Splitting a URL into its parts is one of those tasks that looks simple until you hit the public suffix list. "foo.com" is one domain; "foo.co.uk" is also one domain, even though it has more dots. Most quick approaches get this wrong.
Python: stdlib + tldextract
from urllib.parse import urlparse u = urlparse("https://www.example.co.uk/path?q=1") u.hostname # 'www.example.co.uk' u.netloc # 'www.example.co.uk' (includes port if present)
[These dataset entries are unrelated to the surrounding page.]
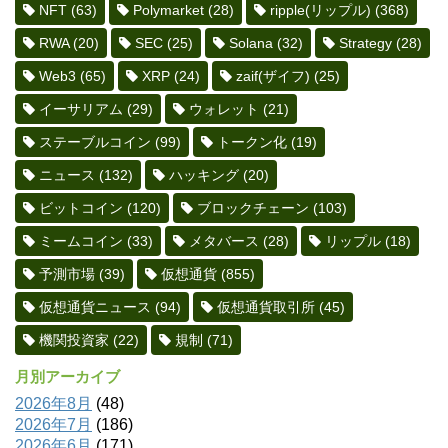
NFT
(63)
Polymarket
(28)
ripple(リップル)
(368)
RWA
(20)
SEC
(25)
Solana
(32)
Strategy
(28)
Web3
(65)
XRP
(24)
zaif(ザイフ)
(25)
イーサリアム
(29)
ウォレット
(21)
ステーブルコイン
(99)
トークン化
(19)
ニュース
(132)
ハッキング
(20)
ビットコイン
(120)
ブロックチェーン
(103)
ミームコイン
(33)
メタバース
(28)
リップル
(18)
予測市場
(39)
仮想通貨
(855)
仮想通貨ニュース
(94)
仮想通貨取引所
(45)
機関投資家
(22)
規制
(71)
月別アーカイブ
2026年8月
(48)
2026年7月
(186)
2026年6月
(171)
For the eTLD+1 ("example.co.uk"), use tldextract — it ships with the public suffix list:
import tldextract ext = tldextract.extract("https://blog.example.co.uk/post") ext.subdomain # 'blog' ext.domain # 'example' ext.suffix # 'co.uk' ext.registered_domain # 'example.co.uk'
JavaScript / TypeScript
const u = new URL("https://www.example.co.uk/path"); u.hostname; // 'www.example.co.uk' u.host; // 'www.example.co.uk' (with port) u.pathname; // '/path'
For eTLD+1 in JS: psl (Public Suffix List) on npm:
import psl from "psl"; psl.parse("blog.example.co.uk").domain; // 'example.co.uk'
Bash
echo "https://www.example.com/path?q=1" | awk -F[/:] '{print $4}' # www.example.com
Crude but works for clean URLs. For anything more involved, shell out to Python.
SQL
PostgreSQL:
SELECT regexp_replace(url, '^https?://([^/]+).*$', '\1') FROM logs;
BigQuery has NET.HOST(url) built in, which handles malformed inputs without erroring. Snowflake has PARSE_URL with a host field. MySQL needs a regex or a UDF.
Edge cases
- URLs with no scheme — urllib.parse treats them as relative paths and returns no hostname. Prefix with // or http:// before parsing.
- Internationalized domain names (IDN) — tldextract returns the punycode form by default. Convert with idna.decode for display.
- Ports — urllib.parse.hostname strips them; netloc keeps them. Pick the right field.
- userinfo (user:pass@host) — netloc includes it; hostname strips it. Be careful when logging URLs that might contain credentials.